Most people who have been following this year’s election season know that the Connecticut senate race is among the most competitive and confusing. What they may not be able to tell you, however, is that it all started with Fairfield University politics professor.

Dr. John Orman originally tried to take down political giant Joe Lieberman in March of 2005. He was forced to drop out of the race just six months later in September because of a lack of financial resources.

It wasn’t that Orman was particularly bad at asking people for their support, although he will tell you now that he was. After six months of campaigning he had only raised a total of $1,000 dollars, which he says is less than he had spent on gas.

The bigger problem was that he was stuck in a catch-22.

To get the money necessary to seriously challenge Lieberman he needed support from local organizations, but these organizations wouldn’t help him out until he could get himself on the ballot, which required a lot more money than he had to spend.

While he may not have been able to stick with the race due to gross differences in financial backing, he did garner a lot of attention from political bloggers and help to inspire Ned Lamont to run against the incumbent senator for the democratic nomination.

“I got a call coming from an interested party trying to figure out what someone would need to do to challenge Lieberman,” he says. “I told him that one thing he would need was a lot of money. When he said that money wasn’t really an obstacle I got a little angry since it was the main reason I was forced to drop out.”

“I didn’t think too much of the call and didn’t even recall the man’s name. A few months later I saw that Ned Lamont had entered the race and it finally clicked. It makes sense that he wouldn’t see money as a problem since he’s worth between 90 and 300 million dollars.”

So you may be asking yourselves, “Why would two Democrats be running to dethrone such a large figurehead of their political party?”

After all, it was just six years ago that Lieberman was running to become vice president of the United States.

Instead of dropping out of the senate race and focusing only on the vice presidency, Lieberman decided to run for both. If he had won both elections, Republican Gov. John Rowland would have been in charge of appointing a new senator, and would have almost certainly given the seat to a fellow republican.

It was at this time that Orman began to protest Lieberman on a statewide campaign of sorts. He said that he was almost alone when he started to bring up questions about Lieberman’s loyalty, but by Election Day polls showed that 46 percent of Connecticut agreed with him.

“Today, people can’t believe that I’m just a citizen against Joe,” Orman says. “Everyone thinks that I’m part of Ned’s campaign, but I’m not. I have nothing to do with his campaign right now.”

The 2000 presidential campaign is not the only problem that Orman has with Lieberman. A major concern that he shares with democrats statewide is Lieberman’s handling of the war in Iraq and his recent closeness to President Bush.

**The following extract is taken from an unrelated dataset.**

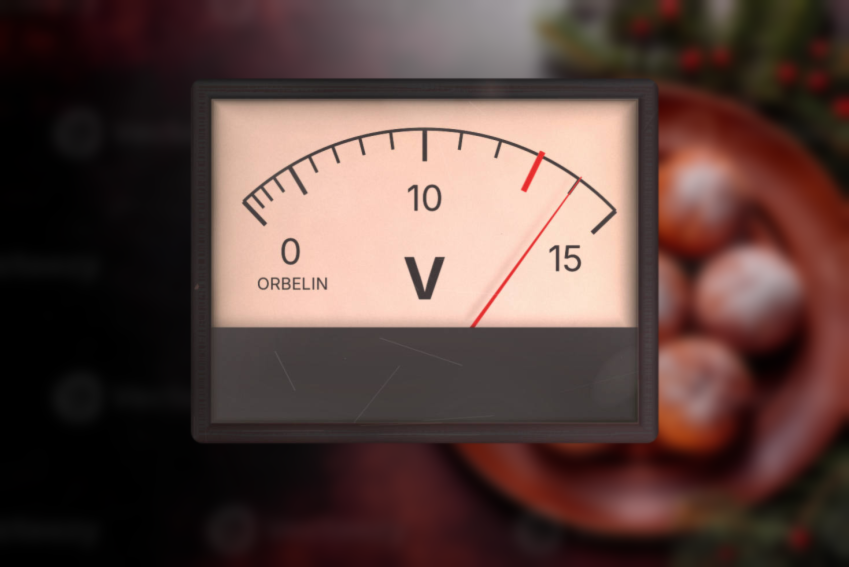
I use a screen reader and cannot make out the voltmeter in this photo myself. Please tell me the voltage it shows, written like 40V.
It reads 14V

The problem that they have with this is not that he originally voted in favor of going to war with Iraq, but that he never said he made a mistake or apologized. Also, while Lieberman may have a record of voting overwhelmingly democrat, he has been accused of simply waiting to make sure that some key issue would be out of his control before committing a Democratic vote.

When the primary results came in on August 8, Ned Lamont had won the Democratic nomination with 52 percent of the vote. Lieberman, upon hearing that he had lost, declared himself as an opponent and decided to run as an independent.

Many states have banned this kind of behavior with “sore loser acts.” Connecticut, unfortunately for Lamont, is not one of them.

Currently Lieberman is ahead in the latest polls, but Orman doesn’t think he has it wrapped up just yet. According to him, “Undecided voters generally break towards the challenger as Election Day draws near. Besides, right now he is closer to Joe than Joe was to the incumbent the first time he won.”

This political endeavor is only the latest in a series of actions that have put Orman in local and national spotlights. In 1984, for example, Orman ran for the congressional seat in Fairfield as a Democrat.

He ran a staunchly anti- Regan campaign against U.S. Rep Stuart McKinney, a close friend of Ronald Regan. While Regan was in the area, in fact, he actually stopped at Fairfield and campaigned against Orman in person. Orman eventually lost this race in a landslide.

He has also published four books on political science that range from the politics involved in rock music to the macho attitudes of presidents in the 80s.

It was his latest book, which dealt with the recent influx of celebrities into the political realm that brought him his most recognition. The book came out just as the political scene in Hollywood was peaking, with Schwarzenegger being elected governor of California and a mounting celebrity outrage over the war in Iraq.

Orman used this newfound celebrity of his own to continue his assault on Joe Lieberman and utilize his fame on the talk show circuit for all the press he could get. What Orman has done over the years has gained him respect in both the political world and here at Fairfield.

“John really activated interest in replacing Lieberman and showed everyone that he wasn’t doing what a Democratic senator should do,” says Donald Greenberg, a close friend of Orman and the chairman of the department of politics. “He showed us that we could have an alternative candidate and that we didn’t have to settle.”